As of April 1, 2017, Medicare began automatically denying claims with missing patient assessment data in the OASIS. Agencies are scratching their heads over the new denials. With some, they just plain messed up. The OASIS was not transmitted before the final claim for the episode was transmitted. With some, OASIS was submitted in time, but certain data was wrong or missing. In some cases, however, it is difficult to figure out what went wrong.
The CoPs require that OASIS be transmitted within 30 days of completion (M0090 date). If the OASIS assessment is not found and the receipt date of the claim is more than 30 days after the assessment completion date on the claims, Medicare will deny the claim. Initial implementation allows for 40 days.
The system will check to see whether the OASIS has been completed and accepted into the QIES database (that’s where the OASIS goes, hopefully, when transmitted). The claim will be denied if the assessment is missing AND past due. Medicare will have the Group Code of CO and Claim Adjustment Reason Code 272 on the denial.
Any errors encountered during submission should be evaluated so that it doesn’t happen again.

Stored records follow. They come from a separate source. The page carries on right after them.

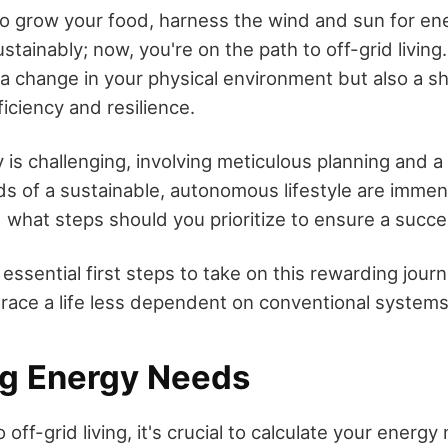
o grow your food, harness the wind and sun for en
ainably; now, you're on the path to off-grid living.
 a change in your physical environment but also a sh
iciency and resilience.
 is challenging, involving meticulous planning and a
ds of a sustainable, autonomous lifestyle are imme
 what steps should you prioritize to ensure a succes
 essential first steps to take on this rewarding jour
ace a life less dependent on conventional systems
g Energy Needs
 off-grid living, it's crucial to calculate your energ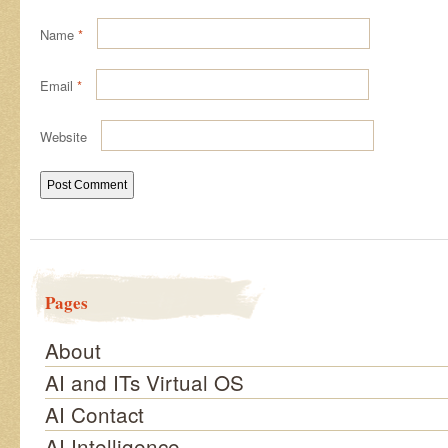
Name
*
Email
*
Website
Pages
About
AI and ITs Virtual OS
AI Contact
AI Intelligence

These four M0 items are checked by the system, so ensure they are complete. These items will be used to match claims and assessments:
- HHA CMS Certification Number (OASIS item M0010)

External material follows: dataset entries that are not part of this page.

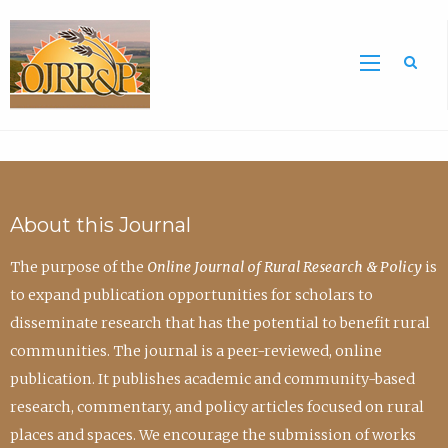
Sea
About this Journal
The purpose of the
Online Journal of Rural Research & Policy
is
to expand publication opportunities for scholars to
disseminate research that has the potential to benefit rural
communities. The journal is a peer-reviewed, online
publication. It publishes academic and community-based
research, commentary, and policy articles focused on rural
places and spaces. We encourage the submission of works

- Beneficiary Medicare Number (OASIS item M0063)
- Assessment Completion Date (OASIS item M0090)
- Reason for Assessment (OASIS item M0100) equals to 01, 03, or 04 (Start of Care, Resumption of Care and Recertification).
Beneficiary Medicare Number (OASIS item M0063)

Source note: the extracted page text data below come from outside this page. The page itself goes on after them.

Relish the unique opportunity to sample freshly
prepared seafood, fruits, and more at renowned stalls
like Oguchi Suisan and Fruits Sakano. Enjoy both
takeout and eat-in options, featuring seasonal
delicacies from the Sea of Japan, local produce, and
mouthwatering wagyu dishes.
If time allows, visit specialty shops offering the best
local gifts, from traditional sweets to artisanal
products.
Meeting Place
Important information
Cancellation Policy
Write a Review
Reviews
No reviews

Assessment Completion Date (OASIS item M0090)
Reason for Assessment (OASIS item M0100) equals to 01, 03, or 04 (Start of Care, Resumption of Care and Recertification).
The Medicare number is a common reason for denial. NAHC is working with CMS to encourage the use of some other identifier since the letter changes based on marital status.
Other problems include blanks in the OASIS data, wrong assessments, and untimely assessments. Selman-Holman been evaluating the different reasons for denials to determine the best course of action.
First action: These denials can be appealed. The first step is to check the OASIS Agency Final Validation Report and OASIS Submitter Final Validation Report to confirm that the assessment was transmitted AND accepted. If it is not there, figure out what went wrong.
Second action: Prior to submitting claims, check the OASIS Agency Final Validation Report or OASIS Submitter Final Validation Report for the OASIS that goes with the claim. Do not transmit a final claim for the episode if the OASIS has not been accepted. You can still fix errors after the 40 days. Accuracy is important. Denials happen when missing AND past due.